─── TASK DATA ───

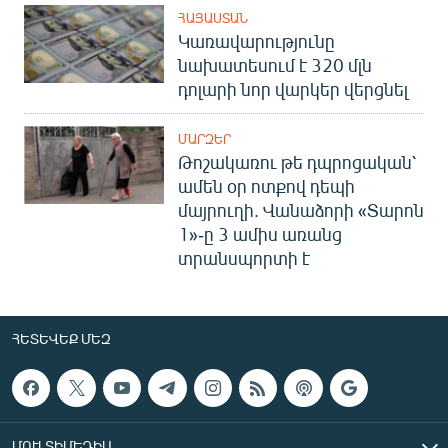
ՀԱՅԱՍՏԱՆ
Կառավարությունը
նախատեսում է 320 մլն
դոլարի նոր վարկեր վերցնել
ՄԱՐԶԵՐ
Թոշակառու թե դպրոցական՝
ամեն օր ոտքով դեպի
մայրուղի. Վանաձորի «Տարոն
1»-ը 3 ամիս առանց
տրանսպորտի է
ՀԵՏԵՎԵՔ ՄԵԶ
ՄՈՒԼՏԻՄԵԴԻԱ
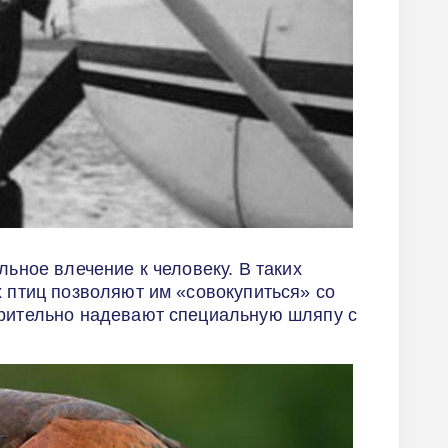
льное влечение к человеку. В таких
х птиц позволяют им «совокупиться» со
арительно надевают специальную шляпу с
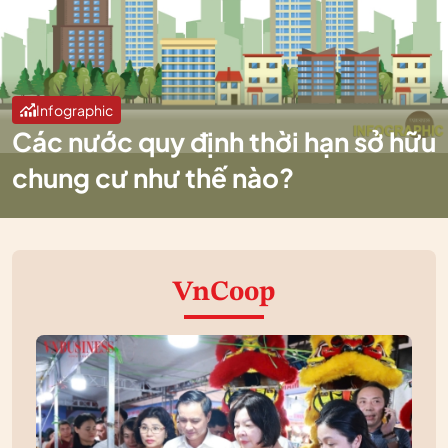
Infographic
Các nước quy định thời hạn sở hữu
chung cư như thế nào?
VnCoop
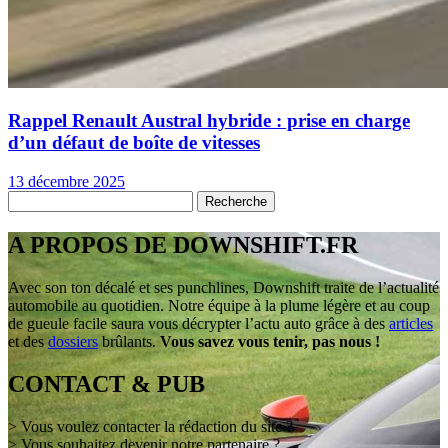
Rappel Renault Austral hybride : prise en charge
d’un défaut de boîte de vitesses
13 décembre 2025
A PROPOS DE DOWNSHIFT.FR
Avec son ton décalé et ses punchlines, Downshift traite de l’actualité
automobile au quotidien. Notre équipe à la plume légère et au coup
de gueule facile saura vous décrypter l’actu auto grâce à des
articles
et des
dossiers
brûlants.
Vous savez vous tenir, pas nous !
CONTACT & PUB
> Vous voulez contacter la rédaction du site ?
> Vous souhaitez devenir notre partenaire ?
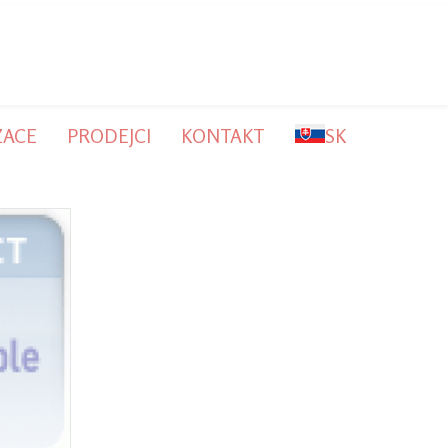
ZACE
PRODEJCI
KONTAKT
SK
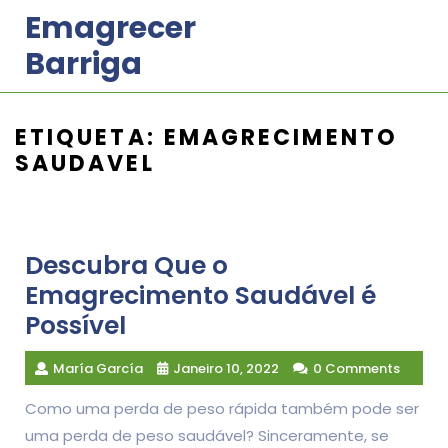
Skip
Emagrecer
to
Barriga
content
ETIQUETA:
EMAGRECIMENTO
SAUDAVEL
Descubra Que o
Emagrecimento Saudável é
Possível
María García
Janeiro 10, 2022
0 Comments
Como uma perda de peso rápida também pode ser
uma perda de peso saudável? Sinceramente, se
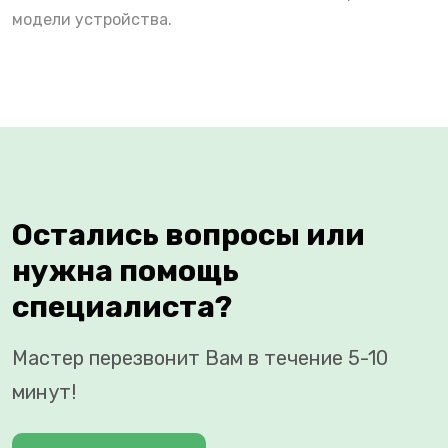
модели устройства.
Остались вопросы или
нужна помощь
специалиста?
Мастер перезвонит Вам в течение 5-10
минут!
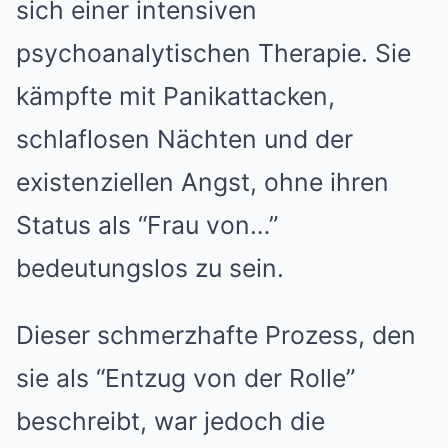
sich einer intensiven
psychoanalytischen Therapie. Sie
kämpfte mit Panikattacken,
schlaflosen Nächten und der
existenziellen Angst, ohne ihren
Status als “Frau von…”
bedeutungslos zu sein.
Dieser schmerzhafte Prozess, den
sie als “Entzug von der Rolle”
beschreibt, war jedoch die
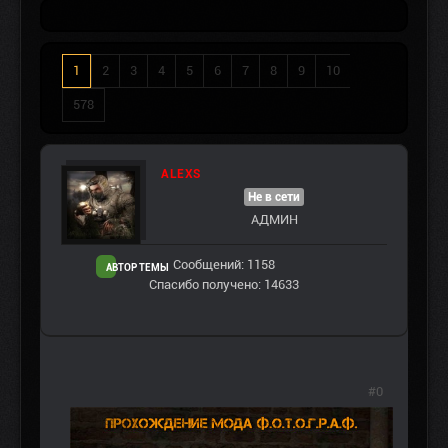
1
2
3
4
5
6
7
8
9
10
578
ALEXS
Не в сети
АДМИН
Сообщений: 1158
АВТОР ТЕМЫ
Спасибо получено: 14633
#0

───
─── TASK DATA ───

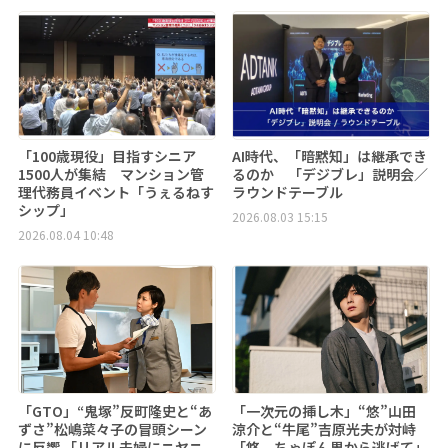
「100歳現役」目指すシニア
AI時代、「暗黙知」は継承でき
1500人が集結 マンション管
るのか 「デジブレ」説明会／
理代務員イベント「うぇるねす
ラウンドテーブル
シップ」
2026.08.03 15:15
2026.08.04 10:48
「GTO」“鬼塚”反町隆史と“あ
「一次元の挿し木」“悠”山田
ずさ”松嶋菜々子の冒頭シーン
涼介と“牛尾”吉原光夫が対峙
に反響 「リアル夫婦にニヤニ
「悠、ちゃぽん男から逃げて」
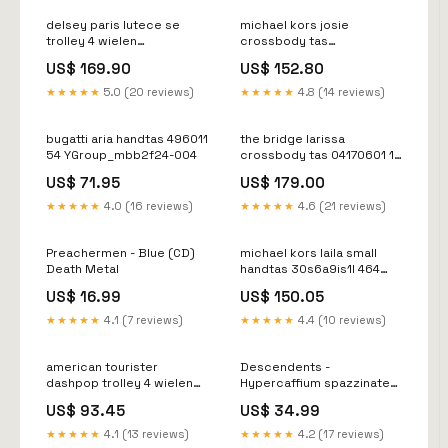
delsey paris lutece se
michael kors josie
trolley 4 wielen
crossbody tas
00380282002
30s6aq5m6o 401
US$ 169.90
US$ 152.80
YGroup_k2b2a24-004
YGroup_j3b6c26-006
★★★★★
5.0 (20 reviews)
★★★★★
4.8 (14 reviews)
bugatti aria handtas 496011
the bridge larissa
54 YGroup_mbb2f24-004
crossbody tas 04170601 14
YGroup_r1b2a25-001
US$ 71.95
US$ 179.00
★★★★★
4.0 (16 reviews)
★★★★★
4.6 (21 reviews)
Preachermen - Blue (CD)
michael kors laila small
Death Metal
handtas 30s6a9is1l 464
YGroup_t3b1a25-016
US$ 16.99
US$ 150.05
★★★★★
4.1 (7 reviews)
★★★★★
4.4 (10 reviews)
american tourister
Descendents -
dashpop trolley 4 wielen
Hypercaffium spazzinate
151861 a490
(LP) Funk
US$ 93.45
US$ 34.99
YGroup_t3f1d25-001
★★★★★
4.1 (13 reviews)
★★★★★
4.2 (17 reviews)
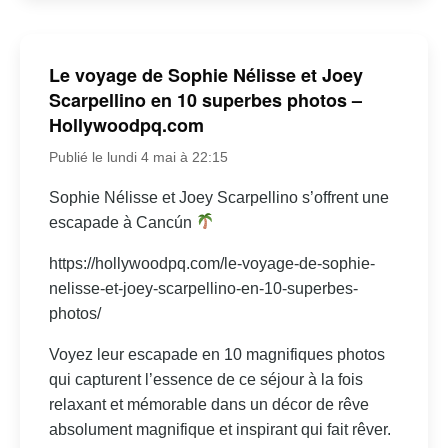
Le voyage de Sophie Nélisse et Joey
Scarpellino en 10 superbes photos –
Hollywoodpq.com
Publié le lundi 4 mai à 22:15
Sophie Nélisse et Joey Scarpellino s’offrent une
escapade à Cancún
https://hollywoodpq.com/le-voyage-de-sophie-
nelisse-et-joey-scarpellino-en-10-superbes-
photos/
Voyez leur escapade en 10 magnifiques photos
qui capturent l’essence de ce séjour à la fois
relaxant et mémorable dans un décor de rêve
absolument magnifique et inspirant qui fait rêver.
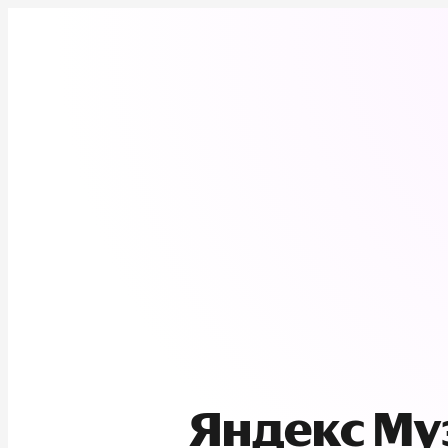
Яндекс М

───
─── TASK DATA ───

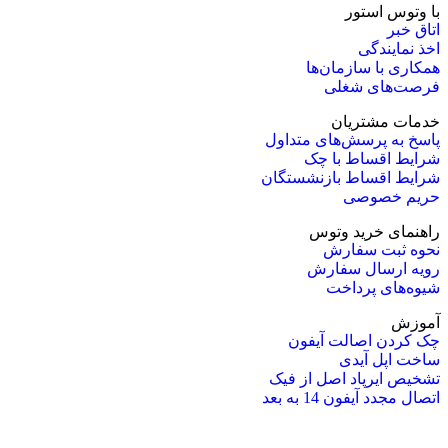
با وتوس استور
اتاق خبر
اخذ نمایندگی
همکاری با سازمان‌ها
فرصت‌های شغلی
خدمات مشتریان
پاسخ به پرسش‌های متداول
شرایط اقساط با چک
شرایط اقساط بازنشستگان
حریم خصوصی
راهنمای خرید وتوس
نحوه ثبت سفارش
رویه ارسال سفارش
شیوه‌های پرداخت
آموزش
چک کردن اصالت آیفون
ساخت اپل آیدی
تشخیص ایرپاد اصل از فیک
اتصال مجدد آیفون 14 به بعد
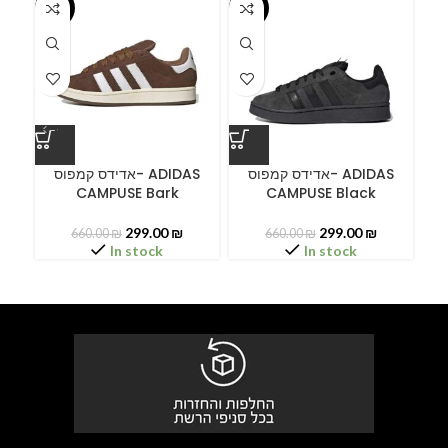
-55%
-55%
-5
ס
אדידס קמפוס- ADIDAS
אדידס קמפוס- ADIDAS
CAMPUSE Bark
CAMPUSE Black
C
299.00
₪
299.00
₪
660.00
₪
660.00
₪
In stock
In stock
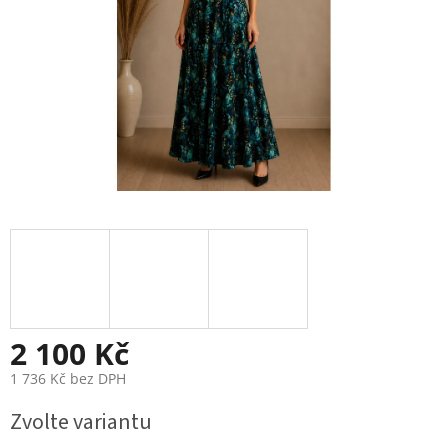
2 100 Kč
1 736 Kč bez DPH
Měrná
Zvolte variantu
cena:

───

* ACTION ITEM *
Copy the lines above exactly, starting with the line that contains "Rappel Renault Austral" and ending with the line that contains "Janeiro 10, 2022", and leave out any pictures.

* RESPONSE BOX *
Rappel Renault Austral hybride : prise en charge
d’un défaut de boîte de vitesses
13 décembre 2025
A PROPOS DE DOWNSHIFT.FR
Avec son ton décalé et ses punchlines, Downshift traite de l’actualité
automobile au quotidien. Notre équipe à la plume légère et au coup
de gueule facile saura vous décrypter l’actu auto grâce à des
articles
et des
dossiers
brûlants.
Vous savez vous tenir, pas nous !
CONTACT & PUB
> Vous voulez contacter la rédaction du site ?
> Vous souhaitez devenir notre partenaire ?
ZACE
PRODEJCI
KONTAKT
SK
Skip
Emagrecer
to
Barriga
content
ETIQUETA:
EMAGRECIMENTO
SAUDAVEL
Descubra Que o
Emagrecimento Saudável é
Possível
María García
Janeiro 10, 2022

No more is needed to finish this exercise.